EXERCISE GOAL
Transcribe the material below word for word, starting at its first line and ending with the line that contains "collection date as typed: 02 Jun 1935", including that line.

— Start of GIVEN RECORDS —

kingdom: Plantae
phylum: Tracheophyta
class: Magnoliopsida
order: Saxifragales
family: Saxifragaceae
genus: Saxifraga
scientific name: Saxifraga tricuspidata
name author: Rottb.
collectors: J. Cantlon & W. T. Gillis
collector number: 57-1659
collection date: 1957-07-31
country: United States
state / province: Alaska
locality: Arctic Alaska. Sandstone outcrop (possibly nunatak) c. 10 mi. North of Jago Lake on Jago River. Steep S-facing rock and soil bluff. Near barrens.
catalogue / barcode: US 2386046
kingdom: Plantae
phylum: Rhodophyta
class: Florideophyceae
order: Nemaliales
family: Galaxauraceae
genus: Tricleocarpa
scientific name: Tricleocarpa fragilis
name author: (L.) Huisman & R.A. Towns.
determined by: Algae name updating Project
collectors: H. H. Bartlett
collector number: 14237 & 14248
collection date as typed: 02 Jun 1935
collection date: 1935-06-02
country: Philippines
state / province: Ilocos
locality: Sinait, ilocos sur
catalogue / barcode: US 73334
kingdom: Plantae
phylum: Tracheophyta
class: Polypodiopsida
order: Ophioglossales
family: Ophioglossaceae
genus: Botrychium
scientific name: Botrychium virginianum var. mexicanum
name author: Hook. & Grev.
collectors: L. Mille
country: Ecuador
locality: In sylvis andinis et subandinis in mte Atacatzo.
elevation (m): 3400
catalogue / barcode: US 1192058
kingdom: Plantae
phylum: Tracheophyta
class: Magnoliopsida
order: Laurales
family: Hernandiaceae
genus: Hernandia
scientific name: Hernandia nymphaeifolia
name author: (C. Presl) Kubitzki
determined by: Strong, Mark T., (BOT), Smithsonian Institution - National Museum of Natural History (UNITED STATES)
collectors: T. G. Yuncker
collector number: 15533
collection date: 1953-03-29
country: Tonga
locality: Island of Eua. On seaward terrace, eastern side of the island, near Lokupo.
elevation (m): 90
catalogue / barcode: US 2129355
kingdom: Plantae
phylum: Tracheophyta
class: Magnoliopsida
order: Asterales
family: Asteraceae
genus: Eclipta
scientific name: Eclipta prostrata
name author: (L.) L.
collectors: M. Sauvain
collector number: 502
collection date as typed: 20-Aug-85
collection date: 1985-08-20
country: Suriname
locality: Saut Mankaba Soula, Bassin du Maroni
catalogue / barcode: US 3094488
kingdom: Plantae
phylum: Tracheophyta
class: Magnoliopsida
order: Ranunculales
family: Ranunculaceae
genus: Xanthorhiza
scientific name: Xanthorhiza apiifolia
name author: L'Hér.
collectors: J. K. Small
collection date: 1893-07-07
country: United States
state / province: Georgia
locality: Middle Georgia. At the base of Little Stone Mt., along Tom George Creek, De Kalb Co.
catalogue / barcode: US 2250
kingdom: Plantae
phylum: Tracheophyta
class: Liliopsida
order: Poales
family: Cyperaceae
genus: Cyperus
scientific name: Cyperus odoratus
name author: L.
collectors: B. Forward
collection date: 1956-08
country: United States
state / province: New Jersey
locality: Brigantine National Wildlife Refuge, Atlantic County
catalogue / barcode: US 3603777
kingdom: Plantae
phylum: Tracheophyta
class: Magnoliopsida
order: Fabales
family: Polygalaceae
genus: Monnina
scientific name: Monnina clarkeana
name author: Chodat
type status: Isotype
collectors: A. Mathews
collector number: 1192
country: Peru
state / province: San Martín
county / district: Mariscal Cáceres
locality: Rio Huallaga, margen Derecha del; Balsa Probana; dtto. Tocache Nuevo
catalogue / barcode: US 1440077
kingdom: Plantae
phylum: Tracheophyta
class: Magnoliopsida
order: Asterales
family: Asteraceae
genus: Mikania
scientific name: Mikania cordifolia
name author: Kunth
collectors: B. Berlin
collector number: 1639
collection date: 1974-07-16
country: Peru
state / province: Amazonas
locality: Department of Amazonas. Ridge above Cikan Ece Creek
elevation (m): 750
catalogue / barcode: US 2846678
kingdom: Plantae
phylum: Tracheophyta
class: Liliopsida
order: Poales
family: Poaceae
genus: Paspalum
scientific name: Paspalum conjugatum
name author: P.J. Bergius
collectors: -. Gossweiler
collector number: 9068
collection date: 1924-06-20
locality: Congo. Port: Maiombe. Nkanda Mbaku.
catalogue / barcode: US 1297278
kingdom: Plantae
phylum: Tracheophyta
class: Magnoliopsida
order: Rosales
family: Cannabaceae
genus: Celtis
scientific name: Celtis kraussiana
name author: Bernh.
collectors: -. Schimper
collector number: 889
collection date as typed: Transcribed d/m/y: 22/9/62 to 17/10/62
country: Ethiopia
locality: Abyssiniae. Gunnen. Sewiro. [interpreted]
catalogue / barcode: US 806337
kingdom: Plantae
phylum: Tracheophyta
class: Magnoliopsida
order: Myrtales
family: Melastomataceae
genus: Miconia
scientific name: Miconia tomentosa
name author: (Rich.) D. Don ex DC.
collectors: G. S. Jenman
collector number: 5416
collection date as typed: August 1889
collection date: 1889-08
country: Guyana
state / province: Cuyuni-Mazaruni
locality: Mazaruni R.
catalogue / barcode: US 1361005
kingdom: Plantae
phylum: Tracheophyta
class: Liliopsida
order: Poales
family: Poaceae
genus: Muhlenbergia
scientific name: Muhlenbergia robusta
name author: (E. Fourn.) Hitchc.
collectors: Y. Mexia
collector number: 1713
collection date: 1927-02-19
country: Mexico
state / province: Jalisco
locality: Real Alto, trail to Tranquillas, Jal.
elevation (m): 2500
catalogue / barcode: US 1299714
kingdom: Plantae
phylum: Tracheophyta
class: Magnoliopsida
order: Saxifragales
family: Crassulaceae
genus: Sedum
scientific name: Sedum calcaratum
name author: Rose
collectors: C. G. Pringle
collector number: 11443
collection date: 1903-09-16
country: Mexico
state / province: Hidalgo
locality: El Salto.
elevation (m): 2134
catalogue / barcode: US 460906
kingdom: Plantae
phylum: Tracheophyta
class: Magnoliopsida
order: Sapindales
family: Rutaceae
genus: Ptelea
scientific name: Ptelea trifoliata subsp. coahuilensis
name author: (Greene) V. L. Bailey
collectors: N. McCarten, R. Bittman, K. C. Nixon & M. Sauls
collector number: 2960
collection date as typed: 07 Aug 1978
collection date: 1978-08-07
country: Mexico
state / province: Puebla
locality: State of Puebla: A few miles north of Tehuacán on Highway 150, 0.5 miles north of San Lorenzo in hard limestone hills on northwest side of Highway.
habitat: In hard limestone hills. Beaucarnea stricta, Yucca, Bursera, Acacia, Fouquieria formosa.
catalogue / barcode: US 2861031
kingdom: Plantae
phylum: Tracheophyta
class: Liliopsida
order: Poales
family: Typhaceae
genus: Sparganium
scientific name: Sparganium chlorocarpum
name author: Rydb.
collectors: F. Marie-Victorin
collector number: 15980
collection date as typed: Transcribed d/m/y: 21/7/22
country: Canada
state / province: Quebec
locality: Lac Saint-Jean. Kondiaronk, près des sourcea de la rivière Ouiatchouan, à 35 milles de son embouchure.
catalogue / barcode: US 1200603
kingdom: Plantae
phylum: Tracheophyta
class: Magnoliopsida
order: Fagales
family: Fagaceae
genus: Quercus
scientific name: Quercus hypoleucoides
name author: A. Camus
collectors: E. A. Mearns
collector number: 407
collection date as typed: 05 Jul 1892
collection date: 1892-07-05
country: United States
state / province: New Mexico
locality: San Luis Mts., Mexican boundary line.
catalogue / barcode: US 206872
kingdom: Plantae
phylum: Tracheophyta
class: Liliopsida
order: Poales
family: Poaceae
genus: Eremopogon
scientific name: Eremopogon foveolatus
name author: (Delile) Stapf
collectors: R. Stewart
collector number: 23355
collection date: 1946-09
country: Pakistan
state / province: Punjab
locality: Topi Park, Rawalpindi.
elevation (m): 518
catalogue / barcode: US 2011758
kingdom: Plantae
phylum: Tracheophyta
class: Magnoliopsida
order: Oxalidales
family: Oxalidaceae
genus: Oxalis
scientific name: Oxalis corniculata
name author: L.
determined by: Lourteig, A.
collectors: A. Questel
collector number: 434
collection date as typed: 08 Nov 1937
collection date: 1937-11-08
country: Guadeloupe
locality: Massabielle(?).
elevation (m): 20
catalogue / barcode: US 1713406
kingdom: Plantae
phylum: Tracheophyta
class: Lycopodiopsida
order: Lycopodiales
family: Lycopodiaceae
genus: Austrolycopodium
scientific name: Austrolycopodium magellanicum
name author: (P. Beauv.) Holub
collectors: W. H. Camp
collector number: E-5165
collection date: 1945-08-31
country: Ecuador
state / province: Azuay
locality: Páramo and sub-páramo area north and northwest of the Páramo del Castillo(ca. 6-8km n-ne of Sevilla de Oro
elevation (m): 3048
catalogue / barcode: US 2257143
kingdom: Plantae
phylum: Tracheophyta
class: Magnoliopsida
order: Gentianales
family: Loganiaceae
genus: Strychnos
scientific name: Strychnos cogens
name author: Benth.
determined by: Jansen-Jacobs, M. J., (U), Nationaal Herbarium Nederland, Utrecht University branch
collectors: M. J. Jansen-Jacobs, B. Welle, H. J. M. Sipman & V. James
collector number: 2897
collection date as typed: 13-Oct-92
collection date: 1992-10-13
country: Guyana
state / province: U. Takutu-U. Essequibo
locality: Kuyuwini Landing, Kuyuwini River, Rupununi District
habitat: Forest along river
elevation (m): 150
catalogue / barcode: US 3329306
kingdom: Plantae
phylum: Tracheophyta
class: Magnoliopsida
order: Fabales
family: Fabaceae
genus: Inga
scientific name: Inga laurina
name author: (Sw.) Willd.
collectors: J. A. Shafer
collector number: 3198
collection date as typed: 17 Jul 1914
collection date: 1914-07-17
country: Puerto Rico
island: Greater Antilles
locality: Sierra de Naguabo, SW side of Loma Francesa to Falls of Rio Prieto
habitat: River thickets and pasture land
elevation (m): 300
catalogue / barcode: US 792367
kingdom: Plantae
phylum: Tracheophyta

— End of GIVEN RECORDS —

COMPLETED TASK
kingdom: Plantae
phylum: Tracheophyta
class: Magnoliopsida
order: Saxifragales
family: Saxifragaceae
genus: Saxifraga
scientific name: Saxifraga tricuspidata
name author: Rottb.
collectors: J. Cantlon & W. T. Gillis
collector number: 57-1659
collection date: 1957-07-31
country: United States
state / province: Alaska
locality: Arctic Alaska. Sandstone outcrop (possibly nunatak) c. 10 mi. North of Jago Lake on Jago River. Steep S-facing rock and soil bluff. Near barrens.
catalogue / barcode: US 2386046
kingdom: Plantae
phylum: Rhodophyta
class: Florideophyceae
order: Nemaliales
family: Galaxauraceae
genus: Tricleocarpa
scientific name: Tricleocarpa fragilis
name author: (L.) Huisman & R.A. Towns.
determined by: Algae name updating Project
collectors: H. H. Bartlett
collector number: 14237 & 14248
collection date as typed: 02 Jun 1935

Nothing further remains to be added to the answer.